Some guy's blog
Pyspark provides a great wrapper for DataFrame access but does come with a few little quirks. One that you may run into is trying to pass options to a DataFrame which include punctuation in their key names.
This may be obvious to a lot of folks, but Python doesn’t let you use special characters in variable
names. Chief among these is “.”. This presents a problem when using the Python version of
DataFrameReader.options
. Why is this? Let’s take a look at the definition
def options(**options):
..
Unlike Scala and Java which take a Map[String, String]
python takes **options. If you aren’t familiar,
the **options
means that this particular function takes **kwargs
parameters.
**kwargs
means that the function takes variable number of arguments in the form of keyword = value
.
You would invoke such a function like
spark.read.options(keyword = value, keyword2 = value2)
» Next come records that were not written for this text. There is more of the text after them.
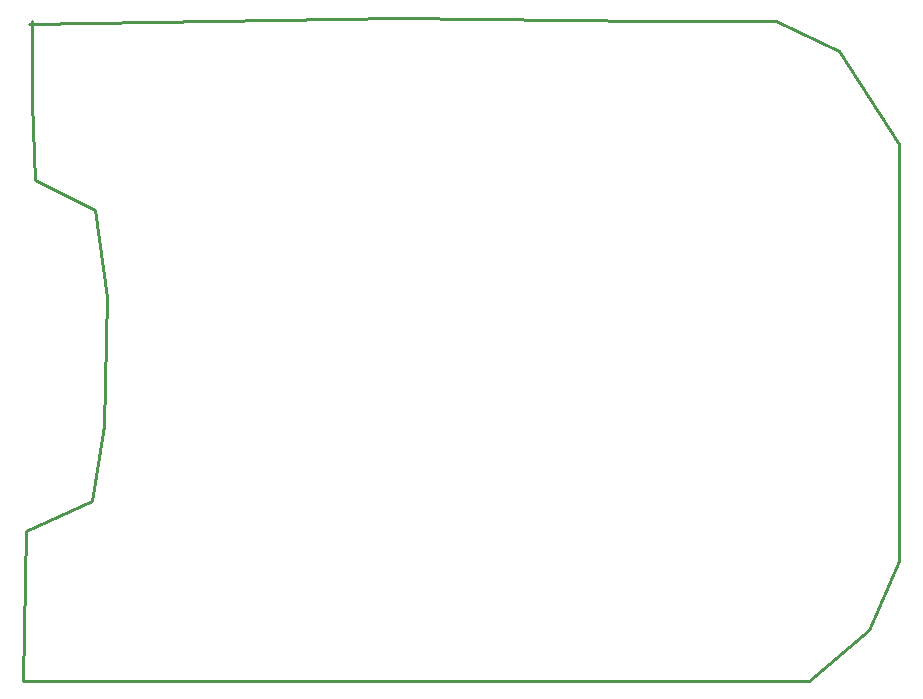
<source format=gko>
G04 Layer: BoardOutlineLayer*
G04 EasyEDA v6.5.22, 2023-01-10 12:38:46*
G04 25b49afb8cf343a198f3b3cb698868e7,2e4b97ed0a384ad5b60706015a639cab,10*
G04 Gerber Generator version 0.2*
G04 Scale: 100 percent, Rotated: No, Reflected: No *
G04 Dimensions in inches *
G04 leading zeros omitted , absolute positions ,3 integer and 6 decimal *
%FSLAX36Y36*%
%MOIN*%

%ADD10C,0.0100*%
D10*
X630000Y-40000D02*
G01*
X1860000Y-20000D01*
X2700000Y-30000D01*
X3120000Y-30000D01*
X3330000Y-130000D01*
X3530000Y-440000D01*
X3530000Y-1830000D01*
X3430000Y-2060000D01*
X3230000Y-2230000D01*
X610000Y-2230000D01*
X620000Y-1730000D01*
X840000Y-1630000D01*
X880000Y-1380000D01*
X890000Y-950000D01*
X850000Y-660000D01*
X650000Y-560000D01*
X640000Y-300000D01*
X640000Y-30000D01*

%LPD*%
M02*

</source>
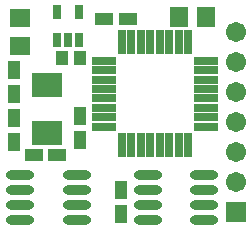
<source format=gts>
G04 Layer_Color=8388736*
%FSLAX44Y44*%
%MOMM*%
G71*
G01*
G75*
%ADD30R,1.6532X1.5532*%
%ADD31R,1.5532X1.6532*%
%ADD32R,0.8032X1.2032*%
%ADD33R,2.0032X0.6532*%
%ADD34R,0.6532X2.0032*%
%ADD35R,1.0922X1.2192*%
%ADD36R,1.1032X1.5032*%
%ADD37R,1.5032X1.1032*%
%ADD38O,2.4032X0.8032*%
%ADD39R,2.6032X2.1032*%
%ADD40C,1.7032*%
%ADD41R,1.7032X1.7032*%
D30*
X264160Y430850D02*
D03*
Y407350D02*
D03*
D31*
X421960Y431800D02*
D03*
X398460D02*
D03*
D32*
X295300Y436180D02*
D03*
X314300D02*
D03*
Y412180D02*
D03*
X304800D02*
D03*
X295300D02*
D03*
D33*
X334959Y395030D02*
D03*
Y387030D02*
D03*
Y379030D02*
D03*
Y371030D02*
D03*
Y363030D02*
D03*
Y355030D02*
D03*
Y347030D02*
D03*
Y339030D02*
D03*
X421959D02*
D03*
Y347030D02*
D03*
Y355030D02*
D03*
Y363030D02*
D03*
Y371030D02*
D03*
Y379030D02*
D03*
Y387030D02*
D03*
Y395030D02*
D03*
D34*
X350459Y323530D02*
D03*
X358459D02*
D03*
X366459D02*
D03*
X374459D02*
D03*
X382459D02*
D03*
X390459D02*
D03*
X398459D02*
D03*
X406459D02*
D03*
Y410530D02*
D03*
X398459D02*
D03*
X390459D02*
D03*
X382459D02*
D03*
X374459D02*
D03*
X366459D02*
D03*
X358459D02*
D03*
X350459D02*
D03*
D35*
X299720Y397510D02*
D03*
X314960D02*
D03*
D36*
X259080Y346550D02*
D03*
Y326550D02*
D03*
Y367190D02*
D03*
Y387190D02*
D03*
X349250Y265590D02*
D03*
Y285590D02*
D03*
X314960Y347820D02*
D03*
Y327820D02*
D03*
D37*
X275750Y314960D02*
D03*
X295750D02*
D03*
X335439Y430530D02*
D03*
X355439D02*
D03*
D38*
X312290Y260350D02*
D03*
Y273050D02*
D03*
Y285750D02*
D03*
Y298450D02*
D03*
X264290Y260350D02*
D03*
Y273050D02*
D03*
Y285750D02*
D03*
Y298450D02*
D03*
X420240Y260350D02*
D03*
Y273050D02*
D03*
Y285750D02*
D03*
Y298450D02*
D03*
X372240Y260350D02*
D03*
Y273050D02*
D03*
Y285750D02*
D03*
Y298450D02*
D03*
D39*
X287020Y333830D02*
D03*
Y374830D02*
D03*
D40*
X447040Y419100D02*
D03*
Y393700D02*
D03*
Y368300D02*
D03*
Y342900D02*
D03*
Y292100D02*
D03*
Y317500D02*
D03*
D41*
Y266700D02*
D03*
M02*

</source>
This means that your keywords
must obey standard Python variable/function
naming policy which means something like
spark.read.options(spark.cassandra.input.split_size_in_mb = "52")
#SyntaxError: keyword can't be an expression
Will throw an error.
To get around this you can use the **
operator/un-packer to treat a python dictionary as
**kwargs
and pass through the otherwise illegal keys.
option_dict = { "spark.cassandra.connector.input.split_size_in_mb" : "52"}
spark.read.options(**option_dict)
This solves the problem and lets us use all of the Spark Cassandra Connector parameters just like were we using Scala or Java.
I’ve added a note about this to the Python Documentation on the SCC as well. Happy Pythoning!